Many noirs did not intentionally set out to create a film that belonged to a particular genre but rather were simply reflecting the pessimistic mood of the moment. Post-war America is often thought of in the context of a booming consumer-driven era of convenience and a refuge of smooth suburban similarity.
In reality, the years that immediately followed the Second World War were marked by housing shortages, inflation, unemployment and other hardships faced by returning veterans. Many of these veterans suffered from heir own untreated physical and psychological fractures as well.
Noir stories of the time frequently dealt with crime capers gone wrong, scams, frauds and femme fatales that led weak men to their doom. One noir however that dealt with explicitly working-class issues was Thieves’ Highway (1949) starring Richard Conte in perhaps his finest role.

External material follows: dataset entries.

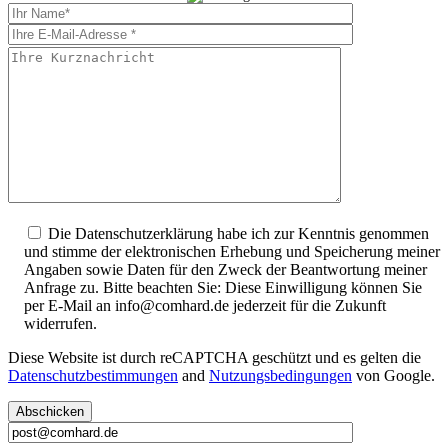
Bitte
füllen
Please
Sie
leave
alle
this
Pflichtfelder
field
aus.
empty.
Die Datenschutzerklärung habe ich zur Kenntnis genommen
und stimme der elektronischen Erhebung und Speicherung meiner
Angaben sowie Daten für den Zweck der Beantwortung meiner
Anfrage zu. Bitte beachten Sie: Diese Einwilligung können Sie
per E-Mail an info@comhard.de jederzeit für die Zukunft
widerrufen.
Diese Website ist durch reCAPTCHA geschützt und es gelten die
Datenschutzbestimmungen
and
Nutzungsbedingungen
von Google.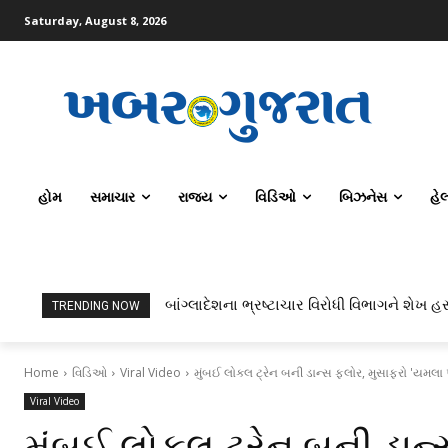
Saturday, August 8, 2026
હોમ
સમાચાર
રાજ્ય
વિડિઓ
બિઝનેસ
હે
બાંગ્લાદેશના ભ્રષ્ટાચાર વિરોધી વિભાગને શેખ હસ
TRENDING NOW
Home
વિડિઓ
Viral Video
મુંબઈ લોકલ ટ્રેન બની ડાન્સ ફ્લોર, મુસાફરો 'યમલા 
Viral Video
મુંબઈ લોકલ ટ્રેન બની ડાન્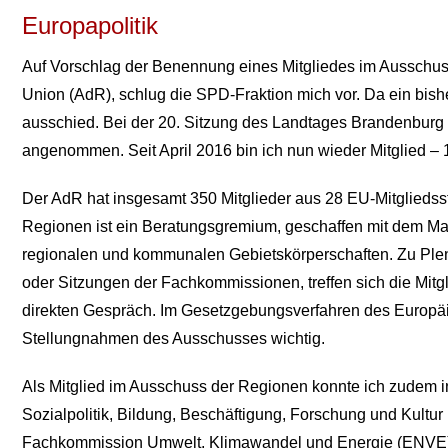
Europapolitik
Auf Vorschlag der Benennung eines Mitgliedes im Ausschu
Union (AdR), schlug die SPD-Fraktion mich vor. Da ein bish
ausschied. Bei der 20. Sitzung des Landtages Brandenburg
angenommen. Seit April 2016 bin ich nun wieder Mitglied – 
Der AdR hat insgesamt 350 Mitglieder aus 28 EU-Mitgliedss
Regionen ist ein Beratungsgremium, geschaffen mit dem Maastr
regionalen und kommunalen Gebietskörperschaften. Zu Pl
oder Sitzungen der Fachkommissionen, treffen sich die Mitg
direkten Gespräch. Im Gesetzgebungsverfahren des Europä
Stellungnahmen des Ausschusses wichtig.
Als Mitglied im Ausschuss der Regionen konnte ich zudem 
Sozialpolitik, Bildung, Beschäftigung, Forschung und Kultu
Fachkommission Umwelt, Klimawandel und Energie (ENVE)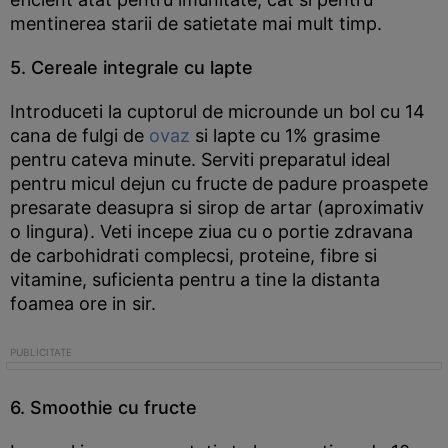
mentinerea starii de satietate mai mult timp.
5. Cereale integrale cu lapte
Introduceti la cuptorul de microunde un bol cu 14
cana de fulgi de
ovaz
si lapte cu 1% grasime
pentru cateva minute. Serviti preparatul ideal
pentru micul dejun cu fructe de padure proaspete
presarate deasupra si sirop de artar (aproximativ
o lingura). Veti incepe ziua cu o portie zdravana
de carbohidrati complecsi, proteine, fibre si
vitamine, suficienta pentru a tine la distanta
foamea ore in sir.
6. Smoothie cu fructe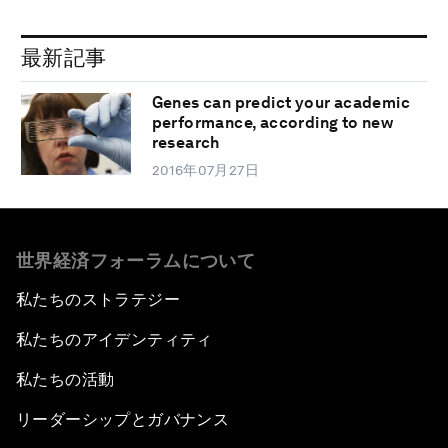
最新記事
Genes can predict your academic
performance, according to new
research
2016年07月27日
世界経済フォーラムについて
私たちのストラテジー
私たちのアイデンティティ
私たちの活動
リーダーシップとガバナンス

The film concerns the character Nick Garcos, played by Conte, who seeks to avenge the injured pride as well as the physical infirmity of his father. Upon returning home to California from a long sea voyage, ship’s mechanic Nick bursts into the family home laden with gifts that reflect his trips to far away locales. The joy is soon reduced to sorrow when he discovers that his immigrant father has been confined to a wheelchair, following a crippling accident involving trucking produce to market.
We quickly discover that the true culprits of his fathers misfortune are the unscrupulous operators who control the produce markets and not only stoop to a seemingly limitless supply of cons and crooked deals to leave the growers and sellers with empty pockets but are willing to resort to outright violence as well.
Although he knows little of how the business works, Nick is determined to recoup his father’s financial losses. He gets lucky when he finds a U.S. Army surplus 6×6 truck to transport his goods and a supply of apples that ripened early thanks to a prime orchard location. Nick knows these apples will command high prices if they arrive to the market on time and he begins a perilous non-stop journey to reach the buyers in San Francisco. He barely arrives before the crooked operators commence their schemes to defraud him.
Lee J. Cobb is brilliant as the swaggering, cigar chomping con man Mike Figlia who dominates the marketplace. He knows a dozen ways to cheat a seller and a million reasons why the profits are rightly his and nobody else’s. Figlia cuts a broad swath through the market, alternately cajoling buyers and barking orders at his hapless underlings. Nick, though a tenderfoot, is no easy mark for this slippery villain and at one point during a test of wills and wits icily informs Figlia “your end of nothing is nothing.”
One of the things that makes Thieves’ Highway unique is the subtle subtext of America’s ethnic immigrants versus the Mayflower lineage WASPS of so-called respectable society. Nick’s fiancée Polly belongs to the latter, but upon his arrival at the market he crosses paths with the comely and exotic Rica, played by Valentina Cortesa.
Rica has in fact been sent by the evil Figlia on assignment to manipulate Nick but when she learns of his life-and-death struggles her affections become genuine. It isn’t long however when the immigrant Rica learns that she is in competition with the porcelain-skinned Polly and at one point she forces Nick to confront the differences. In comparing herself to the blonde Polly she tugs at her own kinky locks and says, “I never had pigtails.”
Like any proper noir Thieves’ Highway is filled with misfit characters, crackling dialogue, and gritty locations where neon lights are reflected in wet asphalt. Thieves’ Highway is a prime example of a cinematic art form finding a home among American backdrops and stories of struggle.
Interestingly, both the director Jules Dassin and actor Morris Carnovsky, who plays Conte’s father in the movie, were blacklisted not long after the film’s release.